Music: Philip Feeney
Choreographer and Director: Cathy Marston
Reviewer: Maryam Philpott
2019 marks the bicentenary of Queen Victoria’s birth, a monarch who, along with both Elizabeths, secured her place in history by reining unchallenged for decades and presiding over a golden age of technical, societal and cultural innovation. Yet for modern storytellers, it is her personal grief that fascinates, living most of her life in widows’ weeds mourning the death of her beloved Albert, which Cathy Marston has now turned into a full-length ballet, Victoria, arriving at Sadler’s Wells for its London premiere.

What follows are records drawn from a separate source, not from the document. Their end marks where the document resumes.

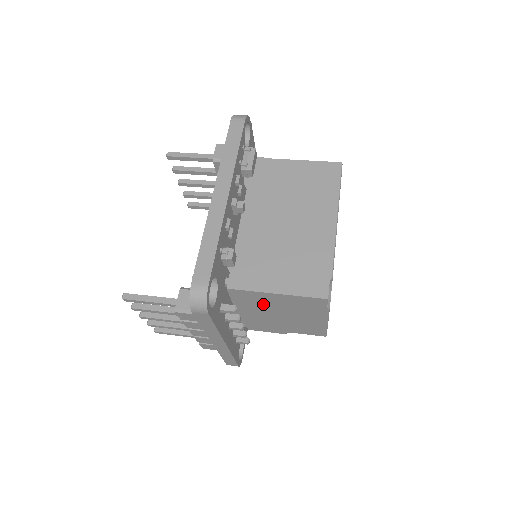
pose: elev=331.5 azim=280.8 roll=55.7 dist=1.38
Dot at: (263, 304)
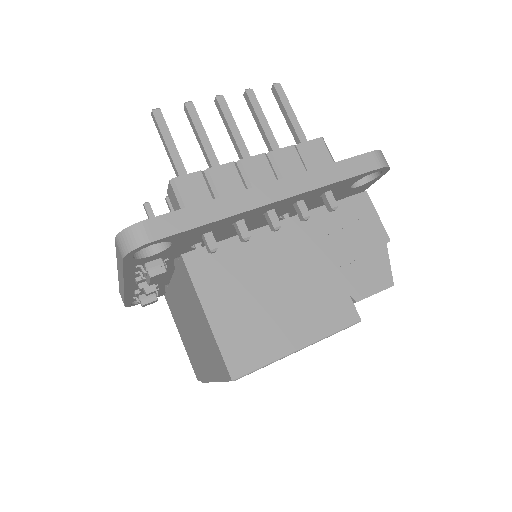
Dot at: occluded
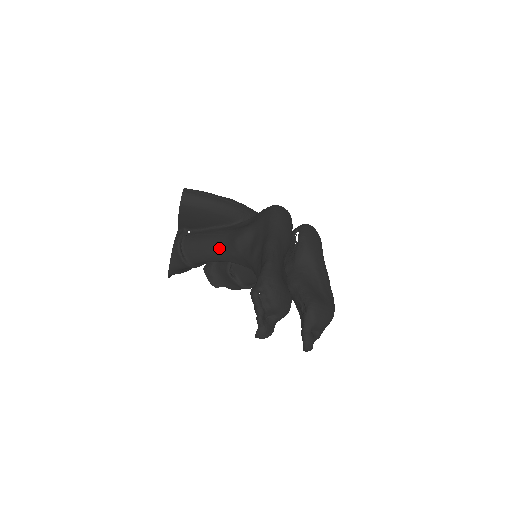
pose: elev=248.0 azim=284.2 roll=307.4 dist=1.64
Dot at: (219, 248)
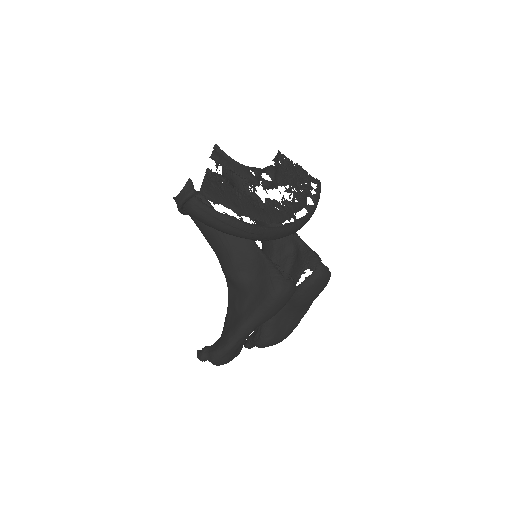
Dot at: (215, 250)
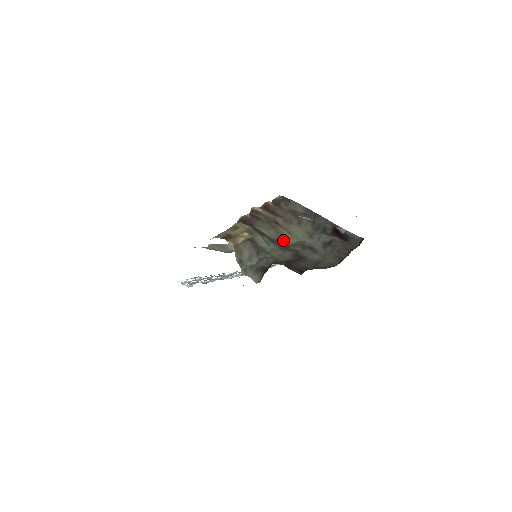
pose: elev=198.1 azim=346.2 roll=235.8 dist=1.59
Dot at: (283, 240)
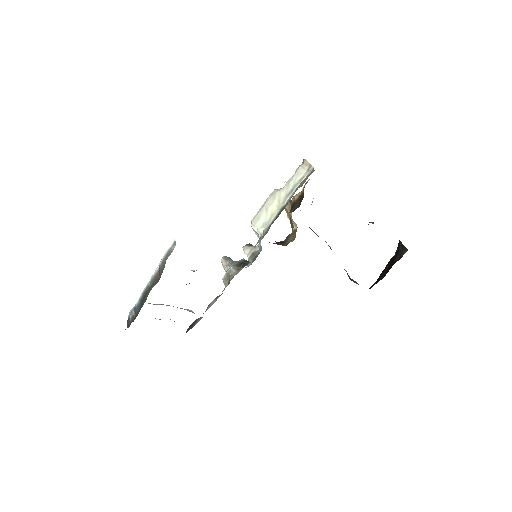
Dot at: occluded
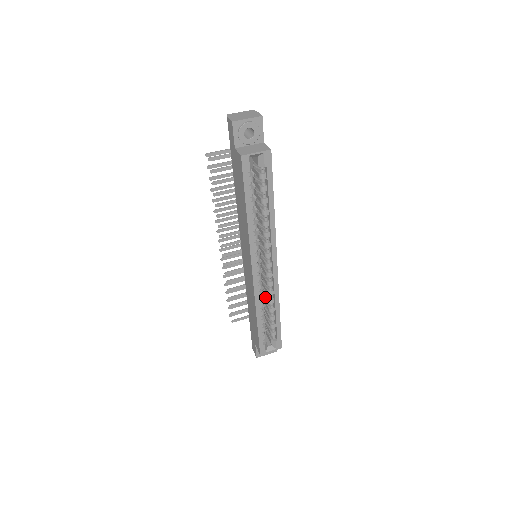
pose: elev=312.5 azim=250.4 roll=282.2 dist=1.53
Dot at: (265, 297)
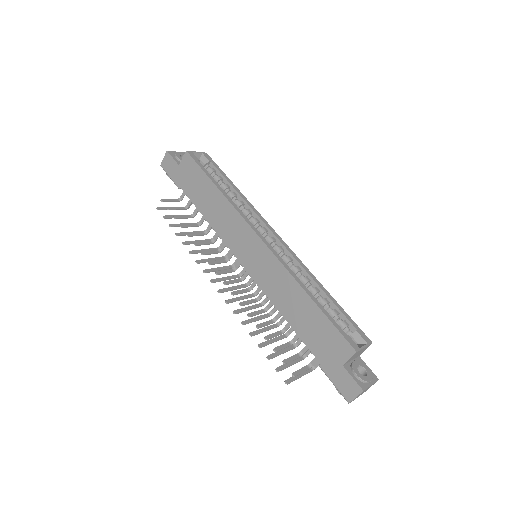
Dot at: occluded
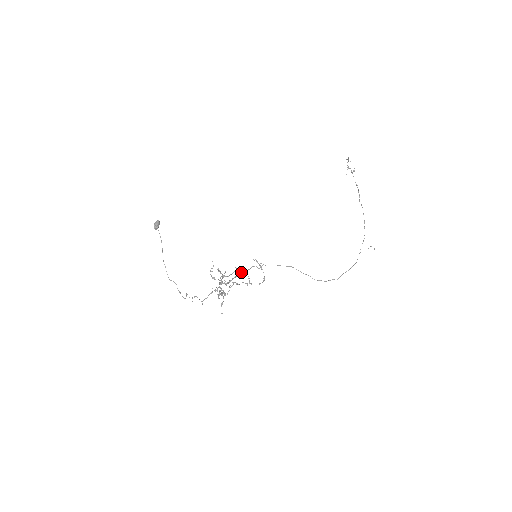
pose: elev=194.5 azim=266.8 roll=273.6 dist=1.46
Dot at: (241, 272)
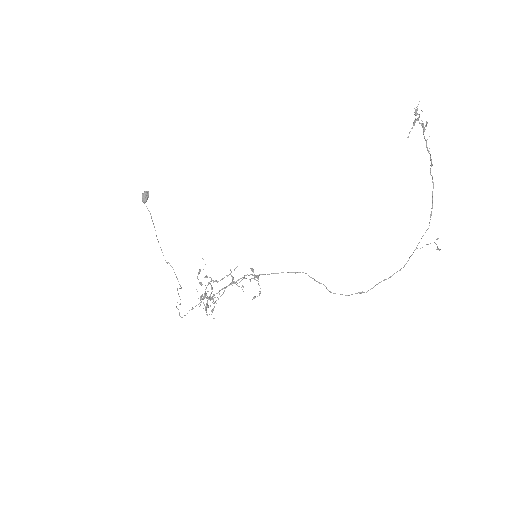
Dot at: occluded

A two Act show told in reverse chronological order, Victoria opens with the aged Queen writing her final diary entry as death approaches. As youngest daughter, Beatrice prepares these many volumes for publication scenes from the past spring from their pages including her mother’s close friendship with John Brown, a growing overseas Empire conquered in her name and domination of her children. It is only later, in Act Two that time spools backwards and Victoria meets Albert once more.
It’s always exciting to see new British work being created and Marston has added a new twist to a familiar story as the decision to tell Queen Victoria’s story back-to-front adds a poignant inevitability to proceedings. In fact, we see the consequences of a stubborn and enveloping grief, as Victoria refuses to return to her duties, encouraged only by a touching sequence with Brown (Mlindi Kulashe) in which he physical reshapes her. Most pertinent perhaps is Victoria’s reluctance to let Beatrice marry Liko (Sean Bates) and the decision to send him to war, as though actively seeking to destroy the happiness of others.
Act One cuts frequently between these scenes of the past and Beatrice in 1901 which can be hard to follow without the synopsis – the changing timelines are clear enough but with so many people on stage who’s who can be confusing. Act Two is the doomed love story we know so well but nicely prolonged by Victoria’s early attachment to Lord Melbourne (Riku Ito), who also moves her into position, and tempered by Albert’s subsequent frustration as a consort to a Queen who refuses to share her workload.
Throughout Victoria, three becomes a powerful number as groupings of male and female dancers dominate Maston’s choreography. Victoria’s dance with Melbourne and Albert is mirrored by Young Beatrice (Miki Akuta) and Liko’s romantic pas de deux which elder Beatrice (Pippa Moore) shadows, expressly mimicking their movements and shaping, while later Victoria physical dances between them to express her disapproval.
As Victoria, Abigail Prudames brings out the contrasts in the ageing grief-stricken Queen of Act One and the childlike happiness of Victoria as an 18-year old monarch. Prudames utilises the star shape that implies Victoria’s majesty and power in various points to convey her inner feeling. Physically the stiff and ceremonial postures of her later years give way to a freedom of movement and sense of fun that existed with Joseph Taylor’s Albert. Even their physical passion is given form, and while never crude, neither is it subtle, particularly as an amusing montage sees Victoria give birth nine times in quick succession, although it is Albert who keels over.
Philip Feeney’s original score is one of Victoria’s greatest assets, inspired by music of the era and full of heavy strings that transform the story from light romance to a more dramatic tussling, the music underscores the changing psychology extremely well. Arguably, the large collection of “Archivists” who create segues between different historical settings are a heavy-handed addition to the programme which extends the evening, and the show does little to reframe our image of Victoria, but Marston’s multi-layered work is a fine tribute to the complex humanity of our second longest serving monarch.